Saved data entries →
=-=-=-=-=
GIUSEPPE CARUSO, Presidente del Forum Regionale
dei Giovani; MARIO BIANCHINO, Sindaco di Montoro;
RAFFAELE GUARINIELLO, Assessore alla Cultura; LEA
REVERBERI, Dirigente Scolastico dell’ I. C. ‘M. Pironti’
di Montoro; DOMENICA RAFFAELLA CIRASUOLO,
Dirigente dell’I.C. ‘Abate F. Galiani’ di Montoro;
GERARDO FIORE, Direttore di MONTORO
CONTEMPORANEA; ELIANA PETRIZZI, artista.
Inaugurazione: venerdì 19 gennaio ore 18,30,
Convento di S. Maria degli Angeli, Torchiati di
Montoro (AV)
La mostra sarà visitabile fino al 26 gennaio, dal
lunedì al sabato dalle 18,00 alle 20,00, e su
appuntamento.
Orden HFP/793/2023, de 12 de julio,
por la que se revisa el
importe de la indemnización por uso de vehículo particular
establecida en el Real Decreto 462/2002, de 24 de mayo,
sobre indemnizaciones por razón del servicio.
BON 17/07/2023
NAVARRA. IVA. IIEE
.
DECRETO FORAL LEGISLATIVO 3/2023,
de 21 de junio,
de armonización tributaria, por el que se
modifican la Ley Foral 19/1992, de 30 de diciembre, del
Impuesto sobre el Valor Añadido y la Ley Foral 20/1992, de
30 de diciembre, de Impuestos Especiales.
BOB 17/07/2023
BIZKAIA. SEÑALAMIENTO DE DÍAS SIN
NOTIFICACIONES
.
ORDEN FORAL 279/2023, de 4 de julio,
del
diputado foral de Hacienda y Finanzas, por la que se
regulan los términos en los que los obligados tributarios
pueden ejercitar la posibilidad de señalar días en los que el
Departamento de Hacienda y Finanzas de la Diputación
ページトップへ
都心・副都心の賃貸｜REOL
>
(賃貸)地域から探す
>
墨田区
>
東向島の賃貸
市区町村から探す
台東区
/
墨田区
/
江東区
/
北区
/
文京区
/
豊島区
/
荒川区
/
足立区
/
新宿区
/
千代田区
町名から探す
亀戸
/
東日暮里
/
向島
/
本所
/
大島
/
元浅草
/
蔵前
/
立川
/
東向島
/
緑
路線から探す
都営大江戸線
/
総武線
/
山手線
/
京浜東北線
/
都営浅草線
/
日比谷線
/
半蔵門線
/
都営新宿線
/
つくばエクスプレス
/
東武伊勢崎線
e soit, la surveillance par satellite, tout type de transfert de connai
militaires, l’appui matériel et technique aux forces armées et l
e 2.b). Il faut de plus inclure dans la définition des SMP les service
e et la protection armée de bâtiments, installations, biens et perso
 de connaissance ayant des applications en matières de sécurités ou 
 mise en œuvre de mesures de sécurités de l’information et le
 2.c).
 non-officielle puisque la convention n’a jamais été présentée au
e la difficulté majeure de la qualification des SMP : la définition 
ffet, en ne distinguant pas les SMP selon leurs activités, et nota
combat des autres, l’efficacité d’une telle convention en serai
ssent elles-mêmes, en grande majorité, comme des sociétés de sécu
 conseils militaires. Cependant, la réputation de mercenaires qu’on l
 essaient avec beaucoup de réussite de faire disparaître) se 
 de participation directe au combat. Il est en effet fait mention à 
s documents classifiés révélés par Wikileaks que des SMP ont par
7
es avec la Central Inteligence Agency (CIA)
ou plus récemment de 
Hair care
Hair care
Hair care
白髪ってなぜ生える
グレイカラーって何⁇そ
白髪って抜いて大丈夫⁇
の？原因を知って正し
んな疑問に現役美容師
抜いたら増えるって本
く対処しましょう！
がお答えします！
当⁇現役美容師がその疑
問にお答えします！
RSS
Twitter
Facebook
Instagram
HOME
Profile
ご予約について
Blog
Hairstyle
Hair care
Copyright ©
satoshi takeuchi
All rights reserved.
=-=-=-=-=
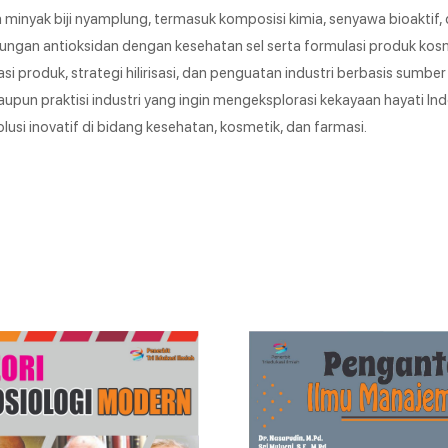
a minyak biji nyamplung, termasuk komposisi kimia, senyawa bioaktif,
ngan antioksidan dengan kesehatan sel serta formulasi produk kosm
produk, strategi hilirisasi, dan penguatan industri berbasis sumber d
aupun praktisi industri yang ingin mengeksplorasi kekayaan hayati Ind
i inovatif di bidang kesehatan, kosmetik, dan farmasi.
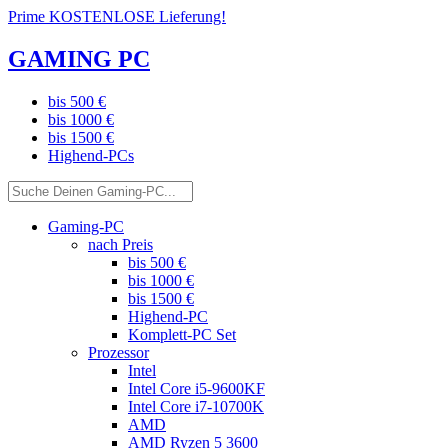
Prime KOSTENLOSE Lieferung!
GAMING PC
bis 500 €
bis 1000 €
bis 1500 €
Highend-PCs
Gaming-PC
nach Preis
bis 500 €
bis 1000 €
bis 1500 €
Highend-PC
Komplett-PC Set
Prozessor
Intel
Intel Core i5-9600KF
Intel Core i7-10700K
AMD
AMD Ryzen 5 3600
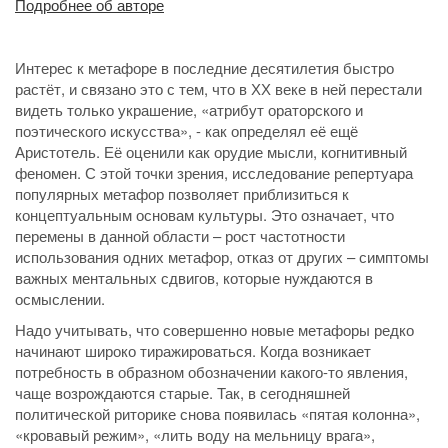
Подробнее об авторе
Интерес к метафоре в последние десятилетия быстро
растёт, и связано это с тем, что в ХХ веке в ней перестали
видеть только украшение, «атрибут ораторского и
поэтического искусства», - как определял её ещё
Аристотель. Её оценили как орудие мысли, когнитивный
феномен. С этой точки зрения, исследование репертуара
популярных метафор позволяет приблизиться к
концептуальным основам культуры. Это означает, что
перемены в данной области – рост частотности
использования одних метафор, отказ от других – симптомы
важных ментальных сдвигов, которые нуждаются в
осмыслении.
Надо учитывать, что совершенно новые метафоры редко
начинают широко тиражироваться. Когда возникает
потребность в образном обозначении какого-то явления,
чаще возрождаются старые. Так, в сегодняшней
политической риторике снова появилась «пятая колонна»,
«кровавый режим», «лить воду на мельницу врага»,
=-=-=-=-=
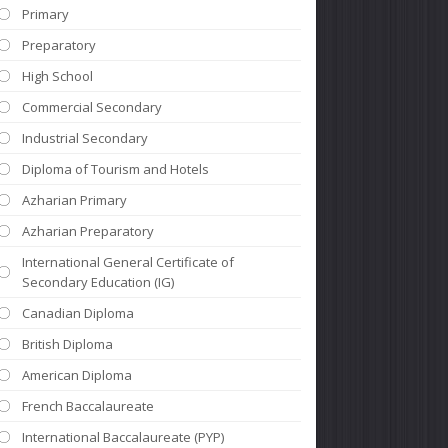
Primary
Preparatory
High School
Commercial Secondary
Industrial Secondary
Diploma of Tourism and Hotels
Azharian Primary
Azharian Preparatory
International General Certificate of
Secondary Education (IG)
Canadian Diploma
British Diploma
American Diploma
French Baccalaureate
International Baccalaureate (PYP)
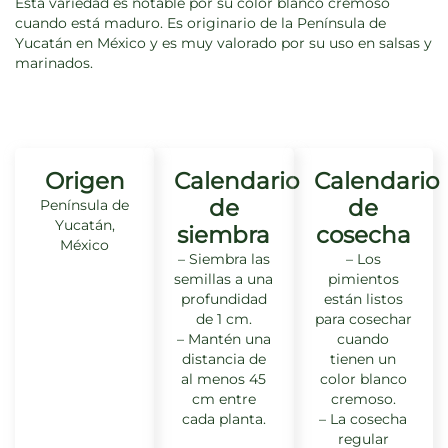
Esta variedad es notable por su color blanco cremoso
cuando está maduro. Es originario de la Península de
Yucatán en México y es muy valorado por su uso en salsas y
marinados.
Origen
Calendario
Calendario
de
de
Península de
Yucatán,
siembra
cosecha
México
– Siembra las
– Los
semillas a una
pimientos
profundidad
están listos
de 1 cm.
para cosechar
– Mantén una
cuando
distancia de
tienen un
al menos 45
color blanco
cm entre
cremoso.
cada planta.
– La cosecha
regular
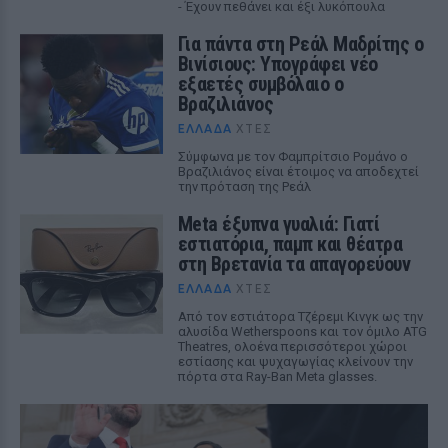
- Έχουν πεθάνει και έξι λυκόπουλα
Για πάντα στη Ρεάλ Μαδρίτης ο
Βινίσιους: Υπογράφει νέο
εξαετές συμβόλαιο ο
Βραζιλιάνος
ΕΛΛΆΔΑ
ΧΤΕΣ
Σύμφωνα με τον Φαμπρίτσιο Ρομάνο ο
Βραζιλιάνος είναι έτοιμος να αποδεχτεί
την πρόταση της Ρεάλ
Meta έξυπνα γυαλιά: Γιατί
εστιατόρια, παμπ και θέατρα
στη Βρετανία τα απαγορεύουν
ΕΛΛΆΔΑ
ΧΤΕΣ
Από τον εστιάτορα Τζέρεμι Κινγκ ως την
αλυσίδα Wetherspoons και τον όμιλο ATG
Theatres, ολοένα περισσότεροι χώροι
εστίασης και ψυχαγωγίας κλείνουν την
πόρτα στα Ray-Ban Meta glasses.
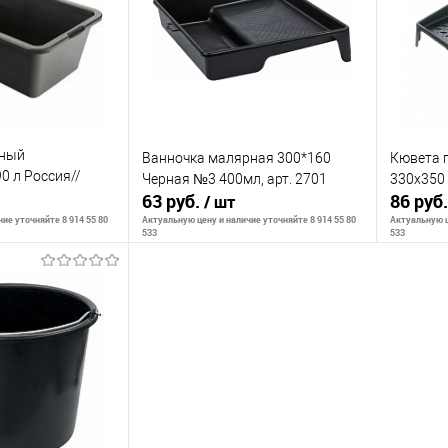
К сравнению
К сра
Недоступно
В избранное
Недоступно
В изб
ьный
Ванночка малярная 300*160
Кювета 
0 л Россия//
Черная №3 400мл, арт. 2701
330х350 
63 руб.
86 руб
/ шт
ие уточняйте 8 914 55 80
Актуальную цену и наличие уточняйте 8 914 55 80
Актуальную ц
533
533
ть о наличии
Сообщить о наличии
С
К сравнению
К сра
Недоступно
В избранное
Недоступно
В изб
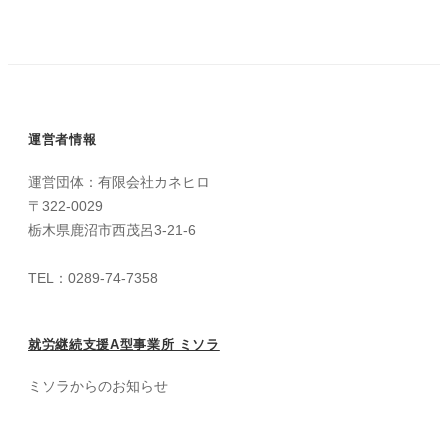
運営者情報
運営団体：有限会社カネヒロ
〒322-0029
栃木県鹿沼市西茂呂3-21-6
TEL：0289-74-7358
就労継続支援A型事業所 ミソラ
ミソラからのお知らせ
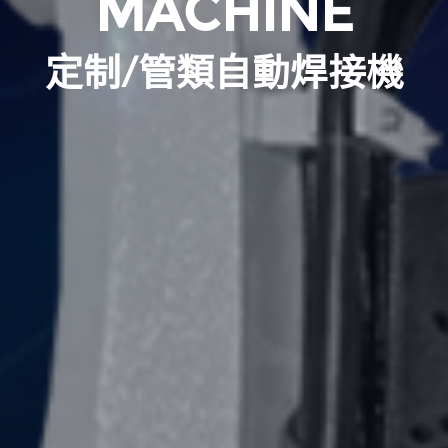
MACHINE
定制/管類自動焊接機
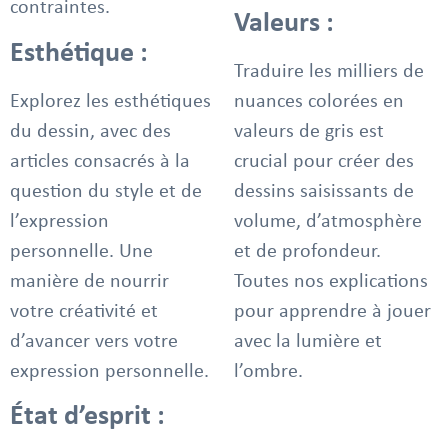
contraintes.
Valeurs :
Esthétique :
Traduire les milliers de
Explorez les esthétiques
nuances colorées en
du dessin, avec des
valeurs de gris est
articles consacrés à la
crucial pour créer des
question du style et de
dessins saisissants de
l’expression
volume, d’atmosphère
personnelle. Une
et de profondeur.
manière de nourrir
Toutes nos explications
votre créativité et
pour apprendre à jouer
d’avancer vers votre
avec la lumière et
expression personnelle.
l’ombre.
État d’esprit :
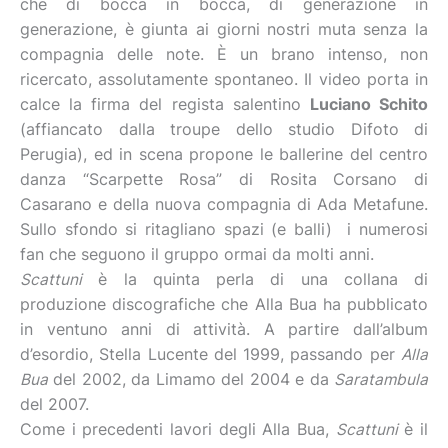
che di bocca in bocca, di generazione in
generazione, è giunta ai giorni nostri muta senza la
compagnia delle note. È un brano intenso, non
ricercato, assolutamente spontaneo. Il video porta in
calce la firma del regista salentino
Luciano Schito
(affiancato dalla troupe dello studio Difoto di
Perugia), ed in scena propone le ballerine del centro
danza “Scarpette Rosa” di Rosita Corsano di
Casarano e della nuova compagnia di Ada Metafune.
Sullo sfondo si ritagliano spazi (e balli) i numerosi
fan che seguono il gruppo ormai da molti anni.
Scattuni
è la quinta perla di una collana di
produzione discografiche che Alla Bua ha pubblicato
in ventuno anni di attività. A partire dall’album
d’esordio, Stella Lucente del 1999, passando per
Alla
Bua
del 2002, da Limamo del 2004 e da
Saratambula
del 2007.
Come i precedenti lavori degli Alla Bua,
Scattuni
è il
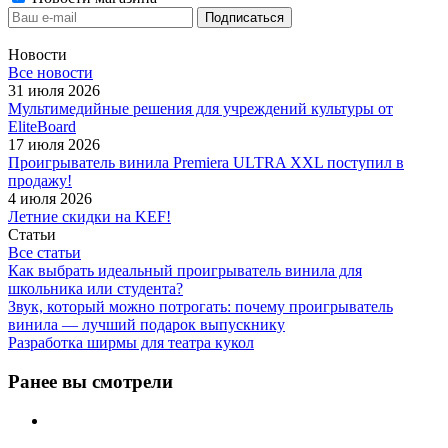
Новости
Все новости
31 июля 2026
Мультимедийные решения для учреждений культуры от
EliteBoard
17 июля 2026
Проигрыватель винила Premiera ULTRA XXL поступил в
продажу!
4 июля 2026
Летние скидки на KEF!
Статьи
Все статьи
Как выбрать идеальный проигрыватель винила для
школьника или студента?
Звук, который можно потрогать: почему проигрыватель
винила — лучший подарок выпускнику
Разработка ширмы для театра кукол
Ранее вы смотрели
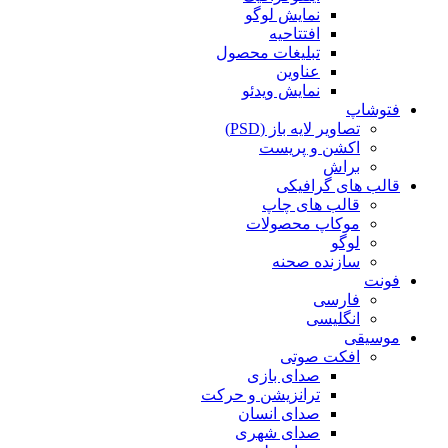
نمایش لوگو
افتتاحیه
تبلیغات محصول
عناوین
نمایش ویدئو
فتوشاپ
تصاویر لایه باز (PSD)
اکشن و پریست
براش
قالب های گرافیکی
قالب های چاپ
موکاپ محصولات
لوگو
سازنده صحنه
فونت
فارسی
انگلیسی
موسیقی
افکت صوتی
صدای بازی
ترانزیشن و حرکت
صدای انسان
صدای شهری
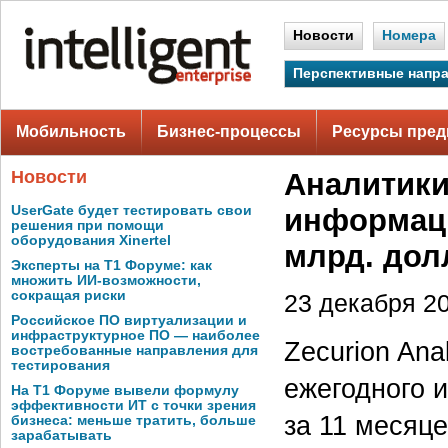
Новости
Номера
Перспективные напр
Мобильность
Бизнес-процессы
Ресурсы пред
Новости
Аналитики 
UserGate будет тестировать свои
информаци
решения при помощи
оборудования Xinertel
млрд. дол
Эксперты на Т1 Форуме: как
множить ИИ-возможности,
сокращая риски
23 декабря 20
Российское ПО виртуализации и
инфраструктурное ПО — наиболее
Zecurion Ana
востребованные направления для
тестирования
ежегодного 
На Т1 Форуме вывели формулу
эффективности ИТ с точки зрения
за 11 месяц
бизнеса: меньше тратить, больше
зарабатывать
=-=-=-=-=
Search the data for the string "diciembre" and copy each line where it appears.

modifican la Ley Foral 19/1992, de 30 de diciembre, del
30 de diciembre, de Impuestos Especiales.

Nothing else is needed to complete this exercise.